Behinderung auf der Baustelle - Der Auftragnehmer kann seine Leistung nicht erbringen

Der Begriff der Behinderung stammt aus der VOB/B. Er umschreibt Leistungsstörungen, die einer rechtzeitigen und vertragsgerechten Leistungserbringung durch den Auftragnehmer entgegenstehen. Diese Leistungsstörungen können dabei vom Auftraggeber bzw. von Dritten ausgelöst werden oder auf höherer Gewalt oder anderen unabwendbaren Umständen beruhen.

Je nach Qualität der Behinderung wirkt sie sich unterschiedlich auf das Vertragsverhältnis und auf die den Vertragsparteien zustehenden Rechte aus. Dabei ist für den Geltungsbereich des reinen BGB-Vertrages festzuhalten, dass das BGB den Begriff der Behinderung nicht kennt.

So ist man bei Abwicklung eines Bauvorhabens, dem ein reiner BGB-Vertrag zugrunde liegt, im Falle einer Behinderung gezwungen, die aufgetretene Störung mittels der Regeln des allgemeinen Teils des Schuldrechtes (Rücktritt und Schadensersatz) bzw. Werkvertragsrechts (Entschädigung, Kündigung) aufzuarbeiten.

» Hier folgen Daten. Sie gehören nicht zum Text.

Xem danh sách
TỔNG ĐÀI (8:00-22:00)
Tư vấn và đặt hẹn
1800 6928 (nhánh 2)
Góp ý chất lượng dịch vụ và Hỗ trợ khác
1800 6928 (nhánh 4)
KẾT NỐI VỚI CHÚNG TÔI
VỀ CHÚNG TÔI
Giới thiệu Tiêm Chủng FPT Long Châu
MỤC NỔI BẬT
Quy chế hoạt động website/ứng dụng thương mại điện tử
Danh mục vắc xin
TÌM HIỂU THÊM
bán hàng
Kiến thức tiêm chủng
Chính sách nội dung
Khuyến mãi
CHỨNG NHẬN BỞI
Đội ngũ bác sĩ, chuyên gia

Dies gelingt nicht immer ganz verrenkungsfrei. Gerade diese Schwierigkeiten im Falle des Auftretens von hindernden Umständen bei Abwicklung eines Bauvertrages zeigen, dass eine vertragliche Vereinbarung der Vorschriften der VOB/B viel zu einer vernünftigen Abwicklung des Bauvorhabens beitragen können.

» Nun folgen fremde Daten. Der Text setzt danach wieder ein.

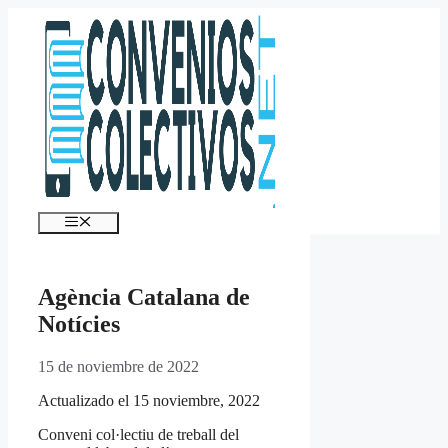
Saltar
al
contenido
Menú
Agència Catalana de
Notícies
15 de noviembre de 2022
Actualizado el 15 noviembre, 2022
Conveni col·lectiu de treball del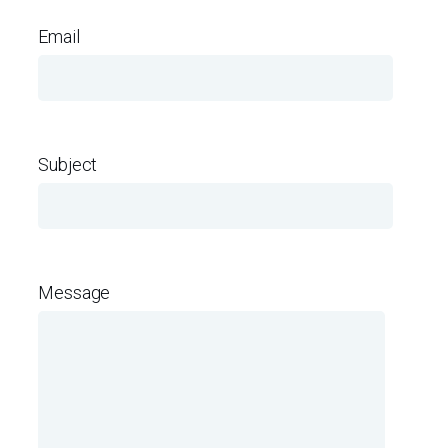
Email
Subject
Message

Im Folgenden sollen Behinderungsvoraussetzungen und -rechtsfolgen anhand der Vorschriften der VOB/B näher beleuchtet werden.

Eine Behinderung liegt immer dann vor, wenn sich der Auftragnehmer in der ordnungsgemäßen Ausführung der Leistung behindert glaubt. Dies kann beispielsweise der Fall sein, wenn die öffentlich-rechtliche Baugenehmigung auf sich warten lässt und der Auftragnehmer nicht mit seinen Arbeiten beginnen kann.

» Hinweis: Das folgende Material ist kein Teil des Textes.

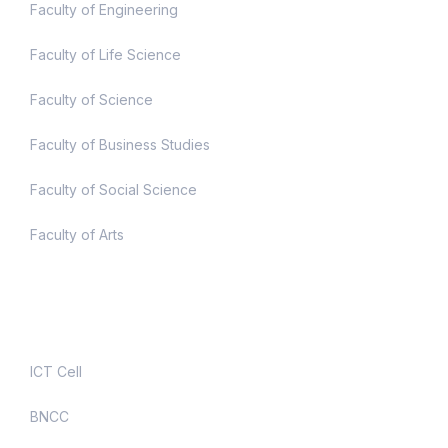
Faculty of Engineering
Faculty of Life Science
Faculty of Science
Faculty of Business Studies
Faculty of Social Science
Faculty of Arts
Useful Links
ICT Cell
BNCC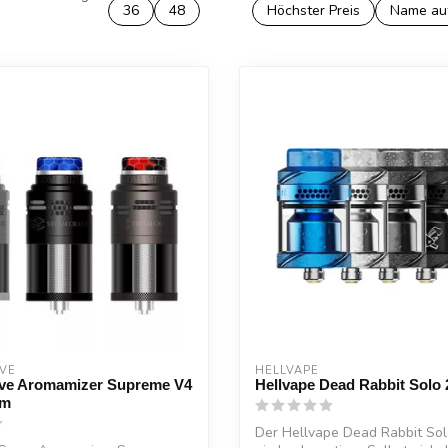
36
48
Höchster Preis
Name au
VE
HELLVAPE
ve Aromamizer Supreme V4
Hellvape Dead Rabbit Solo
mm
Der Hellvape Dead Rabbit Sol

Häufige Ursache für Behinderungen sind auch verspätete Lieferung von zur Ausführung benötigten Plänen, fehlende Freigaben durch den Auftraggeber für zu verwendende Materialien oder Werkstattzeichnungen, nachträgliche Änderungswünsche durch den Auftraggeber oder die Einstellung der Baustelle durch die Behörden, z.B. in Ermangelung der Freigabe der statischen Pläne und Berechnungen durch den Prüfingenieur.

Behinderungen können aber natürlich auch auf Gründen beruhen, auf die keine der Vertragsparteien unmittelbar Einfluss hat. So können auch streikbedingte Arbeitsniederlegungen von Beschäftigten des Auftragnehmers oder unerwartete Umwelteinflüsse (Hochwasser, extreme Temperaturen) zu Behinderungen auf der Baustelle führen.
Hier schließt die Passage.